The VB-6 Felix was a precision-guided munition developed by the United States during World War II. It used an infrared seeker to attack targets like blast furnaces or the metal roofs of large factories. The war ended before it could be used operationally.
|Type||anti-ship missile / guided bomb|
|Place of origin||United States|
|In service||never used operationally|
|Wars||World War II|
|Designer||National Defense Research Committee|
|Mass||1202 lb (545 kg)|
|Length||91.2 in (231.6 cm)|
|Diameter||18.6 in (47.2 cm)|
|Warhead weight||1000 pounds (454 kg)|
Created by the National Defense Research Committee, Felix relied on infrared to detect and home on heat-emitting targets in clear weather; blast furnaces were considered a particularly practical target for such a weapon, as were the reflective metal roofs of factory buildings. It was this property which earned the weapon its name, after the ability of cats to see in the dark; Felix the Cat was an extremely popular cartoon character at the time.
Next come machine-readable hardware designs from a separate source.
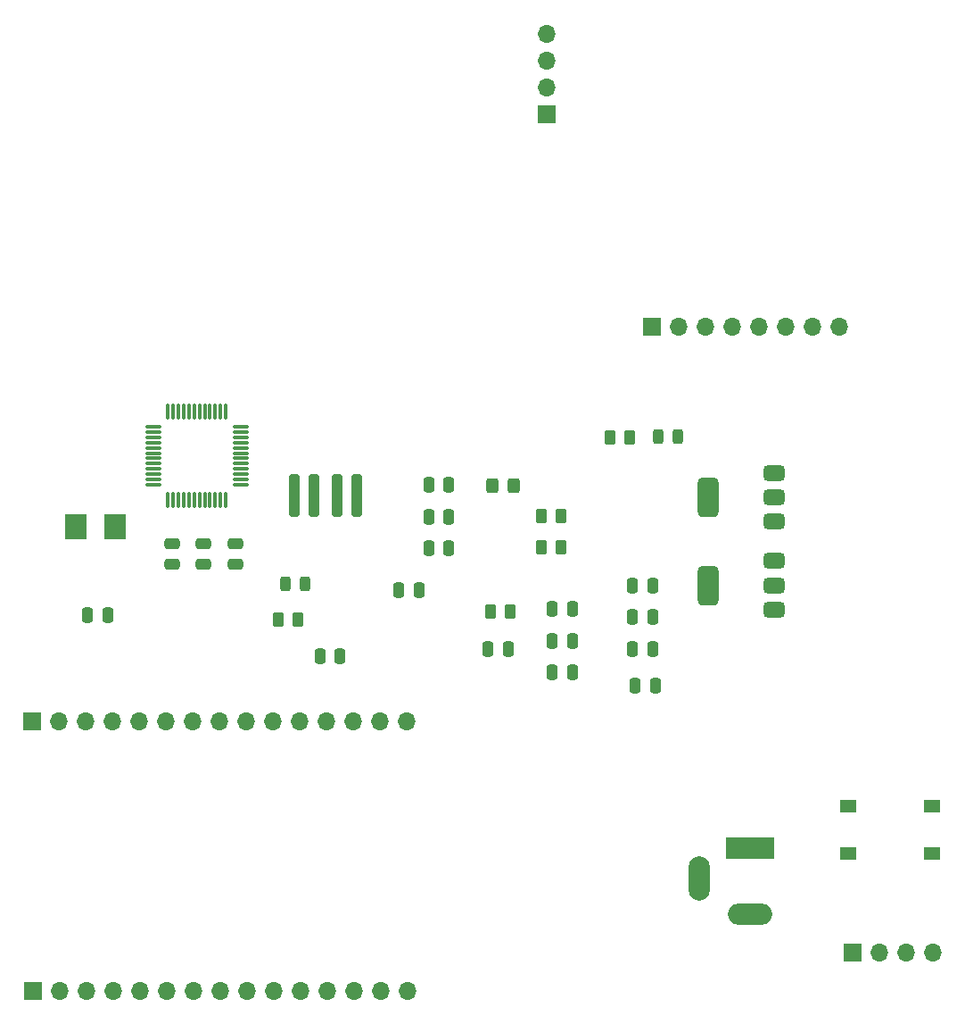
<source format=gbr>
%TF.GenerationSoftware,KiCad,Pcbnew,8.0.1*%
%TF.CreationDate,2024-04-21T10:41:17+07:00*%
%TF.ProjectId,RIFD_Final,52494644-5f46-4696-9e61-6c2e6b696361,rev?*%
%TF.SameCoordinates,Original*%
%TF.FileFunction,Soldermask,Bot*%
%TF.FilePolarity,Negative*%
%FSLAX46Y46*%
G04 Gerber Fmt 4.6, Leading zero omitted, Abs format (unit mm)*
G04 Created by KiCad (PCBNEW 8.0.1) date 2024-04-21 10:41:17*
%MOMM*%
%LPD*%
G01*
G04 APERTURE LIST*
G04 Aperture macros list*
%AMRoundRect*
0 Rectangle with rounded corners*
0 $1 Rounding radius*
0 $2 $3 $4 $5 $6 $7 $8 $9 X,Y pos of 4 corners*
0 Add a 4 corners polygon primitive as box body*
4,1,4,$2,$3,$4,$5,$6,$7,$8,$9,$2,$3,0*
0 Add four circle primitives for the rounded corners*
1,1,$1+$1,$2,$3*
1,1,$1+$1,$4,$5*
1,1,$1+$1,$6,$7*
1,1,$1+$1,$8,$9*
0 Add four rect primitives between the rounded corners*
20,1,$1+$1,$2,$3,$4,$5,0*
20,1,$1+$1,$4,$5,$6,$7,0*
20,1,$1+$1,$6,$7,$8,$9,0*
20,1,$1+$1,$8,$9,$2,$3,0*%
G04 Aperture macros list end*
%ADD10R,1.700000X1.700000*%
%ADD11O,1.700000X1.700000*%
%ADD12RoundRect,0.250000X0.250000X0.475000X-0.250000X0.475000X-0.250000X-0.475000X0.250000X-0.475000X0*%
%ADD13RoundRect,0.075000X0.075000X-0.662500X0.075000X0.662500X-0.075000X0.662500X-0.075000X-0.662500X0*%
%ADD14RoundRect,0.075000X0.662500X-0.075000X0.662500X0.075000X-0.662500X0.075000X-0.662500X-0.075000X0*%
%ADD15RoundRect,0.243750X0.243750X0.456250X-0.243750X0.456250X-0.243750X-0.456250X0.243750X-0.456250X0*%
%ADD16RoundRect,0.375000X0.625000X0.375000X-0.625000X0.375000X-0.625000X-0.375000X0.625000X-0.375000X0*%
%ADD17RoundRect,0.500000X0.500000X1.400000X-0.500000X1.400000X-0.500000X-1.400000X0.500000X-1.400000X0*%
%ADD18RoundRect,0.250000X0.262500X0.450000X-0.262500X0.450000X-0.262500X-0.450000X0.262500X-0.450000X0*%
%ADD19R,4.600000X2.000000*%
%ADD20O,4.200000X2.000000*%
%ADD21O,2.000000X4.200000*%
%ADD22R,2.000000X2.400000*%
%ADD23R,1.550000X1.300000*%
%ADD24RoundRect,0.250000X0.475000X-0.250000X0.475000X0.250000X-0.475000X0.250000X-0.475000X-0.250000X0*%
%ADD25RoundRect,0.250000X0.262500X1.775000X-0.262500X1.775000X-0.262500X-1.775000X0.262500X-1.775000X0*%
%ADD26RoundRect,0.250000X0.325000X0.450000X-0.325000X0.450000X-0.325000X-0.450000X0.325000X-0.450000X0*%
G04 APERTURE END LIST*
D10*
%TO.C,J1*%
X124600000Y-42350000D03*
D11*
X124600000Y-39810000D03*
X124600000Y-37270000D03*
X124600000Y-34730000D03*
%TD*%
D10*
%TO.C,J5*%
X75840000Y-125500000D03*
D11*
X78380000Y-125500000D03*
X80920000Y-125500000D03*
X83460000Y-125500000D03*
X86000000Y-125500000D03*
X88540000Y-125500000D03*
X91080000Y-125500000D03*
X93620000Y-125500000D03*
X96160000Y-125500000D03*
X98700000Y-125500000D03*
X101240000Y-125500000D03*
X103780000Y-125500000D03*
X106320000Y-125500000D03*
X108860000Y-125500000D03*
X111400000Y-125500000D03*
%TD*%
D10*
%TO.C,J4*%
X75760000Y-100000000D03*
D11*
X78300000Y-100000000D03*
X80840000Y-100000000D03*
X83380000Y-100000000D03*
X85920000Y-100000000D03*
X88460000Y-100000000D03*
X91000000Y-100000000D03*
X93540000Y-100000000D03*
X96080000Y-100000000D03*
X98620000Y-100000000D03*
X101160000Y-100000000D03*
X103700000Y-100000000D03*
X106240000Y-100000000D03*
X108780000Y-100000000D03*
X111320000Y-100000000D03*
%TD*%
D10*
%TO.C,J2*%
X134660000Y-62500000D03*
D11*
X137200000Y-62500000D03*
X139740000Y-62500000D03*
X142280000Y-62500000D03*
X144820000Y-62500000D03*
X147360000Y-62500000D03*
X149900000Y-62500000D03*
X152440000Y-62500000D03*
%TD*%
D12*
%TO.C,C2*%
X115355000Y-77535000D03*
X113455000Y-77535000D03*
%TD*%
D13*
%TO.C,U3*%
X94162500Y-78937500D03*
X93662500Y-78937500D03*
X93162500Y-78937500D03*
X92662500Y-78937500D03*
X92162500Y-78937500D03*
X91662500Y-78937500D03*
X91162500Y-78937500D03*
X90662500Y-78937500D03*
X90162500Y-78937500D03*
X89662500Y-78937500D03*
X89162500Y-78937500D03*
X88662500Y-78937500D03*
D14*
X87250000Y-77525000D03*
X87250000Y-77025000D03*
X87250000Y-76525000D03*
X87250000Y-76025000D03*
X87250000Y-75525000D03*
X87250000Y-75025000D03*
X87250000Y-74525000D03*
X87250000Y-74025000D03*
X87250000Y-73525000D03*
X87250000Y-73025000D03*
X87250000Y-72525000D03*
X87250000Y-72025000D03*
D13*
X88662500Y-70612500D03*
X89162500Y-70612500D03*
X89662500Y-70612500D03*
X90162500Y-70612500D03*
X90662500Y-70612500D03*
X91162500Y-70612500D03*
X91662500Y-70612500D03*
X92162500Y-70612500D03*
X92662500Y-70612500D03*
X93162500Y-70612500D03*
X93662500Y-70612500D03*
X94162500Y-70612500D03*
D14*
X95575000Y-72025000D03*
X95575000Y-72525000D03*
X95575000Y-73025000D03*
X95575000Y-73525000D03*
X95575000Y-74025000D03*
X95575000Y-74525000D03*
X95575000Y-75025000D03*
X95575000Y-75525000D03*
X95575000Y-76025000D03*
X95575000Y-76525000D03*
X95575000Y-77025000D03*
X95575000Y-77525000D03*
%TD*%
D12*
%TO.C,C5*%
X112500000Y-87500000D03*
X110600000Y-87500000D03*
%TD*%
D15*
%TO.C,D2*%
X137100000Y-72950000D03*
X135225000Y-72950000D03*
%TD*%
D16*
%TO.C,U1*%
X146225000Y-76425000D03*
X146225000Y-78725000D03*
D17*
X139925000Y-78725000D03*
D16*
X146225000Y-81025000D03*
%TD*%
D12*
%TO.C,C1*%
X134925000Y-96575000D03*
X133025000Y-96575000D03*
%TD*%
%TO.C,C6*%
X127075000Y-92335000D03*
X125175000Y-92335000D03*
%TD*%
%TO.C,C7*%
X127075000Y-95345000D03*
X125175000Y-95345000D03*
%TD*%
D16*
%TO.C,U2*%
X146225000Y-84750000D03*
X146225000Y-87050000D03*
D17*
X139925000Y-87050000D03*
D16*
X146225000Y-89350000D03*
%TD*%
D10*
%TO.C,J6*%
X153680000Y-121900000D03*
D11*
X156220000Y-121900000D03*
X158760000Y-121900000D03*
X161300000Y-121900000D03*
%TD*%
D12*
%TO.C,C7*%
X134675000Y-90075000D03*
X132775000Y-90075000D03*
%TD*%
%TO.C,C5*%
X127075000Y-89325000D03*
X125175000Y-89325000D03*
%TD*%
D18*
%TO.C,R1*%
X125987500Y-80515000D03*
X124162500Y-80515000D03*
%TD*%
D15*
%TO.C,F1*%
X101712500Y-86925000D03*
X99837500Y-86925000D03*
%TD*%
D19*
%TO.C,J3*%
X143900000Y-111950000D03*
D20*
X143900000Y-118250000D03*
D21*
X139100000Y-114850000D03*
%TD*%
D12*
%TO.C,C3*%
X115355000Y-80545000D03*
X113455000Y-80545000D03*
%TD*%
D18*
%TO.C,R6*%
X121160000Y-89520000D03*
X119335000Y-89520000D03*
%TD*%
D22*
%TO.C,Y1*%
X83650000Y-81500000D03*
X79950000Y-81500000D03*
%TD*%
D23*
%TO.C,Button_RS1*%
X161225000Y-108000000D03*
X153275000Y-108000000D03*
X161225000Y-112500000D03*
X153275000Y-112500000D03*
%TD*%
D12*
%TO.C,10u1*%
X82935000Y-89850000D03*
X81035000Y-89850000D03*
%TD*%
%TO.C,C4*%
X115355000Y-83555000D03*
X113455000Y-83555000D03*
%TD*%
%TO.C,C11*%
X105000000Y-93800000D03*
X103100000Y-93800000D03*
%TD*%
D18*
%TO.C,R7*%
X101000000Y-90300000D03*
X99175000Y-90300000D03*
%TD*%
D24*
%TO.C,C9*%
X95075000Y-85025000D03*
X95075000Y-83125000D03*
%TD*%
%TO.C,C12*%
X89055000Y-85025000D03*
X89055000Y-83125000D03*
%TD*%
D25*
%TO.C,R4*%
X106575000Y-78525000D03*
X104700000Y-78525000D03*
%TD*%
D18*
%TO.C,R3*%
X132500000Y-73050000D03*
X130675000Y-73050000D03*
%TD*%
D12*
%TO.C,C8*%
X134675000Y-93085000D03*
X132775000Y-93085000D03*
%TD*%
%TO.C,C8*%
X120975000Y-93125000D03*
X119075000Y-93125000D03*
%TD*%
D26*
%TO.C,D1*%
X121475000Y-77610000D03*
X119425000Y-77610000D03*
%TD*%
D25*
%TO.C,R5*%
X102512500Y-78525000D03*
X100637500Y-78525000D03*
%TD*%
D18*
%TO.C,R2*%
X125987500Y-83465000D03*
X124162500Y-83465000D03*
%TD*%
D24*
%TO.C,C10*%
X92065000Y-85025000D03*
X92065000Y-83125000D03*
%TD*%
D12*
%TO.C,C6*%
X134675000Y-87065000D03*
X132775000Y-87065000D03*
%TD*%
M02*

</source>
Felix was a 1000-pound (454 kg) general purpose (GP) bomb with an infrared seeker in the nose and octagonal guidance fins in the tail. Unlike other weapons, such as the German Fritz X, Felix was autonomous once launched, although there was a flare in the tail for tracking. In tests, Felix demonstrated a circular error probable of 85 feet (26 m).
A naval version of the Felix, the ASM-N-4 Dove, was approved in 1944; in 1946 the project was transferred to Eastman Kodak, and in 1949 a contract for 20 prototype weapons was issued. Dove's infrared seeker was expected to be capable of correcting 400-metre (1,300 ft) aiming errors; trials took place through 1952, but no production was undertaken.